The Snow Leopard

Travel, exploration, philosophy, religion and science in one luminous work—Peter Matthiesen’s 1978 classic The Snow Leopard is unlike anything I’ve read before.

Matthiesen has joined an expedition to the Himalayas with a zoologist friend, G.S., to study the bharal, a sheep/goat which has proven elusive to classification—somewhat like this book. Meditation on old and new cultures and spirituality are interspersed with field reports on the bharal and his changing observations of his companions. The book’s title comes from the elusive creature he craves to glimpse during his sojourn in the mountains—a symbol of our constant searching.

As a story of exploration into the wilderness, tension is high: the reader does not know whether both men will return home until the closing pages, or whether the scientific research has been rewarded. The expedition’s course is never certain and the author never lets us forget their near-absolute isolation.

The language both soothes and stimulates. I would wander off into introspection only to be drawn up by some abruptly realised danger. When it is time to leave the monastery where they are based, the porters who arrive to escort him back bring letters from home but he puts these away, unopened. He knows he cannot move any faster in the event of bad news. ‘ (Matthiessen, 2010, p214).

Matthiesen’s acute sensitivity towards cultural difference would be one reason to read this book. Or for the science, calibrated to a lay audience, and dryly humorous. In his description of how the male bharal has evolved to protect their heads while ramming other males, he muses: ‘Why nature should devote so many centuries – thousands, probably – to the natural selection of these characteristics that favour head on collisions over brains is a good question….’ (Matthiesen, 2010, p.229).
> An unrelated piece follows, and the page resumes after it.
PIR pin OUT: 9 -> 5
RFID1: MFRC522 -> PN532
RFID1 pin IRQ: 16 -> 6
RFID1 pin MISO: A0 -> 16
And humour, often at his own expense, is frequent.

‘October 25 …. Parts of the ledge have fallen away, and the gaps are bridged by flimsy scaffoldings of saplings.  Certain sections are so narrow and precarious that more than once my legs refuse to move, and my heart beats so that I feel sick.  One horrid stretch, lacking the smallest handhold in the wall, round a windy point of cliff that is one hundred feet or more above the rocks at lake edge, and this I navigate on hands and knees…

The sherpas come, and…GS appears, moving as steadily as the rest; I am glad the cliff corner hid my ignominious advance on hands and knees.  Squeezing by, G.S. remarks, “This is first really interesting stretch of trail we’ve had so far.”  How easy it would be to push him over.’ (Matthiessen, 2010, pp141-142).

Matthiesen is an intriguing figure of vulnerability and toughness and left me hungry for more. Writing this piece now, I find myself wanting to read it again.

Matthiessen, Peter 2010, The Snow Leopard, Vintage, London.